For any g(x,y), [itex]\nabla g= \partial g/\partial x\vec{i}+ \partial g/\partial y\vec{j}+ \partial g/\partial z\vec{k}[/itex].

So is there a function g such that
[tex]\frac{\partial g}{\partial x}= 2ye^x[/tex]
[tex]\frac{\partial g}{\partial z}= 18[/tex]
and
[tex]\frac{\partial g}{\partial y}= x sin(2y)[/tex]?


One way to answer that is to try to find g by finding anti-derivatives. Another is to use the fact that as long as the derivatives are continuous (which is the case here), the mixed second derivatives are equal:
[tex]\frac{\partial}{\partial x}\left(\frac{\partial g}{\partial y}\right)= \frac{\partial}{\partial y}\left(\frac{\partial g}{\partial x}\right)[/tex]
Is
[tex]\frac{\partial x sin(2y)}{\partial x}= \frac{\partial 2ye^x}{\partial y}[/tex]?
etc.

calculusisrad

Thank you soo much :)
I am still confused, though. So if I can prove that dg/dxy = dg/dyx and dg/dxz = dg/dzx and dg/dyz = dg/dzy , I will have proved that F is a gradient vector field, correct???

I found that dg/dxy = sin2y, and d/dyx = 2e^x.

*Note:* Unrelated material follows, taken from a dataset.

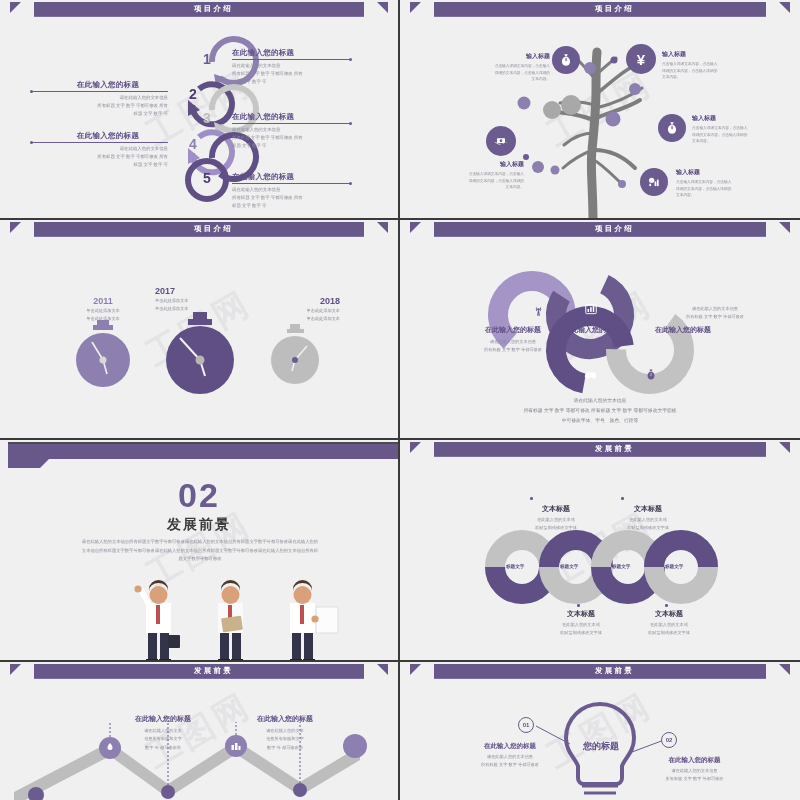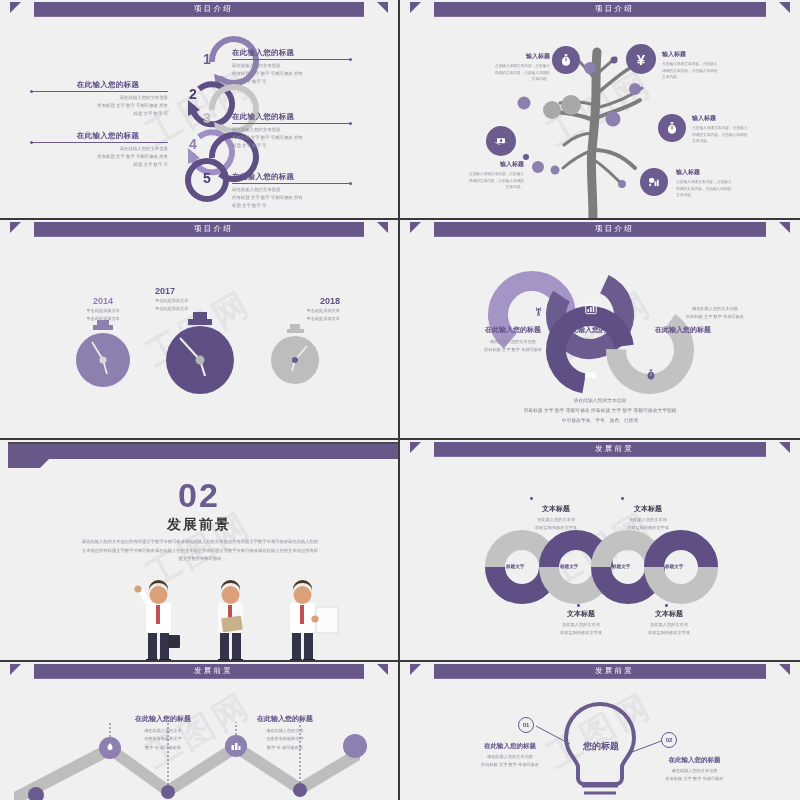"项目介绍" .banner-text { font-weight: normal -> bold }
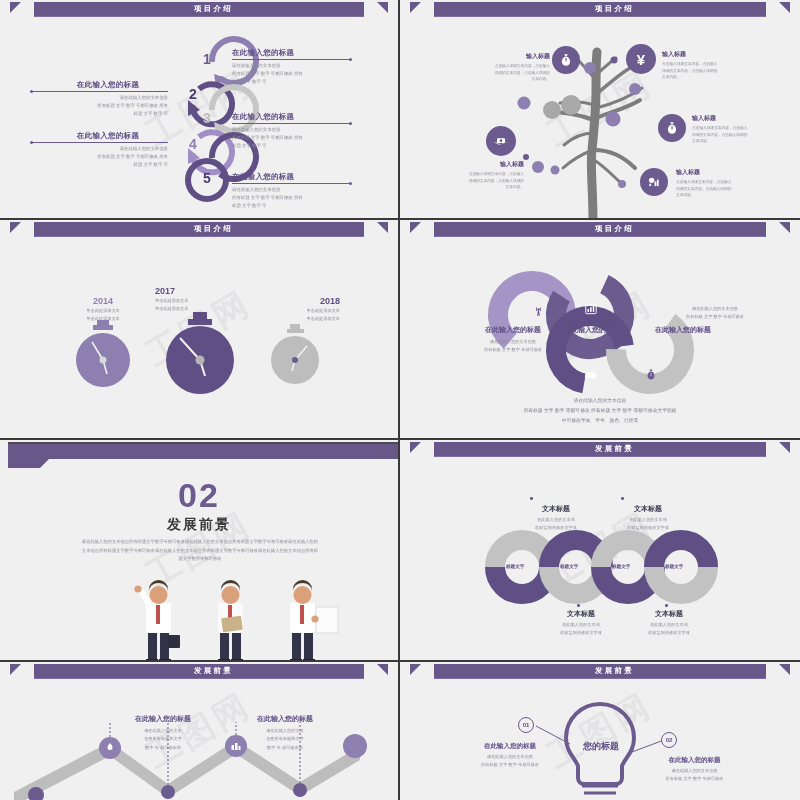"2014" div.s3-year { text: 2014 -> 2011 }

Since they are not equal, that means that F is not a gradient vector field?

Thanks

tiny-tim

hi calculusisrad!

(have a curly d: ∂ and try using the X² and X₂ buttons just above the Reply box )
(your notation is terrible , but …) yes

this is because you're actually proving that curlF = 0,

and if F is a gradient, then F = ∇φ, and so curlF = (curl∇)φ = 0
yup